Antonio Bandeira | Pinacoteca do Ceará

Com uma natureza sinuosa, que tem como estratégia inicial um percurso pela autoimagem e por diferentes possibilidades biográficas, a mostra Amar se aprende amando comemora o centenário do artista cearense Antonio Bandeira (1922-1967). Nela, busca-se subverter alguns processos habituais de leitura, reflexão e percepção que, de certo modo, são calcados numa perspectiva eurocêntrica e branca, que nos chega de cima para baixo, provocando apagamentos e criando mitologias que referendam, em muito, “o outro”. Refletir sobre o contexto no qual o artista se forma e percebe o mundo – por meio das suas relações com o lugar, os entornos, as pessoas, as instituições e o cotidiano – contextualiza um importante território para este projeto.

A exposição parte de um mergulho na coleção do artista Antonio Bandeira da Pinacoteca do Estado do Ceará, adquirido em sua maioria no início dos anos 2000. O recorte apresentado é composto por mais de 600 itens, que incluem, além de um conjunto significativo de obras, um vigoroso percurso pela instância experimental do artista. É um caminho de intimidades e afetos que atravessa as diferentes fases de sua produção; não possui um caráter retrospectivo – na verdade, evidencia o gesto da sua composição poética, apresentando um conjunto de cadernetas, desenhos automáticos, colagens, estudos e telas que possibilitam uma leitura genética de seus trabalhos e delineiam a anatomia de alguns processos até a sua finalização. A exposição também é atravessada pelo interesse do artista na poesia, registrado em alguns poemas que contornam a mostra.

Antonio Bandeira nasceu na região central de Fortaleza, em 1922. Filho do ferreiro Sabino e de Dona Maria do Carmo, instaurou, por meio da sua produção plástica, uma potente modernidade em Fortaleza. Bandeira amava essa cidade, e a exposição é dedicada ao território afetivo que ele construiu a partir da sua relação com ruas, amigos, flamboyants, mercados e bares; a partir da sua luz e, principalmente, da cartografia sentimental que o artista elaborou em sua obra, com destaque para o seu interesse pela cultura popular, afro-brasileira, e para a produção de seus exus, figurações, retratos, paisagens e cidades.

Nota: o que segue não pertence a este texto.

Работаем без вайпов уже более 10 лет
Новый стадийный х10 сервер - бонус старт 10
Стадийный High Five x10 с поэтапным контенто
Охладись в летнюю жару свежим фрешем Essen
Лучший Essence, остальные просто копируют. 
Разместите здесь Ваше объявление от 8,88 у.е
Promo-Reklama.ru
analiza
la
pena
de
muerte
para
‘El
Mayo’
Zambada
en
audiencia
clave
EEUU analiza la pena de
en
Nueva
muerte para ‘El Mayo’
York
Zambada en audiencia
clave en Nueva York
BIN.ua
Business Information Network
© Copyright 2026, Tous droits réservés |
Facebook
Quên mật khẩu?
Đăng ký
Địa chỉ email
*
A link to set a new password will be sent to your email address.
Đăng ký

Evocar uma ancestralidade negra, afirmativa e protagonista, que se elabora pelo desbravamento do mundo, de um corpo preto e nordestino, vindo de família simples, que ousa mover-se para outro lugar, é uma das propostas da exposição. Os encontros e as parcerias configuram um lugar elementar de construções coletivas, que abrigam e fortalecem a sua trajetória. Na exposição, evidenciamos uma pequena parte dessas incontáveis convivências que se relacionam diretamente ao projeto curatorial: a jornalista Eneida, a arquiteta Lina Bo Bardi e o reitor Martins Filho.

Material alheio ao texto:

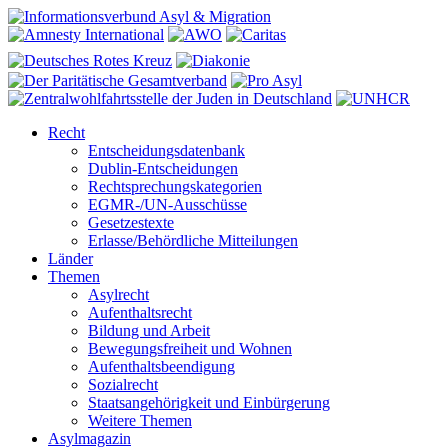
Recht
Entscheidungsdatenbank
Dublin-Entscheidungen
Rechtsprechungskategorien
EGMR-/UN-Ausschüsse
Gesetzestexte
Erlasse/Behördliche Mitteilungen
Länder
Themen
Asylrecht
Aufenthaltsrecht
Bildung und Arbeit
Bewegungsfreiheit und Wohnen
Aufenthaltsbeendigung
Sozialrecht
Staatsangehörigkeit und Einbürgerung
Weitere Themen
Asylmagazin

A mostra se inicia com um percurso biográfico que indica interesses, posicionamentos e afirmação do artista. Os imponentes “Autorretratos no espelho” (1945) e “Autorretrato na garrafa” (1946) recebem o público, e a metáfora da imagem refletida revela a diversidade de sua figuração. Outra parte fundamental da exposição é formada pelos estudos e processos que se relacionam com as obras “Composição” (Bicho), de 1947, e “Favela”, de 1949, as quais trazem questões centrais da sua produção, como as cidades e arquiteturas – com seus contextos orgânicos e boêmios – e os estudos de corpos, rostos, anatomias e antropomorfias. Esse vasto núcleo também abarca algumas experimentações em colagens, design gráfico e ilustrações. A parte final dedica-se à fase abstrata do artista, a sua produção a partir de Paris, a sua aproximação com Bryen e Wols, com quem formou o grupo BANBRYOLS e o contexto de seu abstracionismo no Brasil. Todas essas referências compõem uma grande cronobiografia, composta por imagens e textos.

Escapando de um engessamento linear e cronológico, e por entender que a trama do bordado histórico se faz de forma sinuosa e irregular, a exposição propõe uma experiência insular, no qual conversam cronologias, linguagens, parcerias, modos de fazer e operar em distintos sistemas, ao transgredir polaridades e evocar contaminações políticas e sociais. Arquipélagos que são autônomos, mas formam um grande corpo entre fragmentos que demandam novas arqueologias e leituras. Do poema de Carlos Drummond de Andrade de 1954 retiramos uma frase que sintetiza em muito as práticas de Antonio Bandeira, o gesto afetivo, a sedução certeira, o aprender fazendo e a esperança no caminhar que se anuncia na frase: Amar se aprende amando.